Offer an option-box to the standard method of publishing, in which the user may choose to publish in the foreground (default) or background.

untitled

Background in this context means cloning the current session on the local machine, opening up a temporarily saved version of the current scene and publishing it without options.

import os
import tempfile
import subprocess

from maya import cmds

tempdir = tempfile.mkdtemp()
fname = os.path.join(tempdir, "some_file.ma")

print("Saving..")
fname = cmds.file(fname, exportAll=True)

print("Dispatching..")
subprocess.Popen([sys.executable, "background_cli.py", fname])
mottosso commented 7 years ago

What about when validation fails? What about when publishing takes 30 minutes and you'd like to know when it finishes?

One approach is utilising a cluster management system, such as Thinkbox's Deadline or Pixar's Tractor. The process would be monitored at a high-level (e.g. CPU and memory use) and be able to indicate completion, possibly via notification. But an implementation would be highly tailored to the system itself.

Ideally, publishing in the background would work without additional tooling, using only what is already available at a workstation capable of publishing locally.

Here's a revised idea, this time launching the same GUI accessible to the local machine, but from a background process.

untitled

In this example, the user is notified that publishing has started successfully and can click the notification to view the full GUI. The GUI would be the same GUI run locally, as per the PYBLISH_GUI environment variable.
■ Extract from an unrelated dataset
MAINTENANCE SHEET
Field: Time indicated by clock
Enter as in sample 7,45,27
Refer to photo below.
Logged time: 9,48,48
If no variable is set, such as if publishing was happening elsewhere such as on a headless machine, then a GUI would simply not be provided.

If a GUI is available locally, then the background GUI is guaranteed to function as the background process inherits the parent process's environment.
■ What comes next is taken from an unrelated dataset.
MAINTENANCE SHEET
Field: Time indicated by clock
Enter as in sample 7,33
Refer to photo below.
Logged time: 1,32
In short, the spawned Maya would call the GUI much like the GUI is called from a local instance.

untitled

For this to happen, a few additions must be made to Pyblish QML.

import pyblish_qml
pyblish_qml.show(autostart=True, autoclose=True, hidden=True)

Where autostart means to start publishing as soon as the GUI appears and autoclose means to close the GUI upon finish. We'll need hidden as well as the GUI shouldn't be necessary unless there's a problem.

QML would also be responsible for the balloon notification, which should only be available when hidden=True in which case the balloon acts as a button to un-hide the GUI.

At the moment, QML would shut down alongside its host, but in this case we need it to remain open in case of failure so that the user is given a chance to inspect relevant messages. That means listening in on when the host closes and disable any mechanism to interact with it, such as Reset and Play.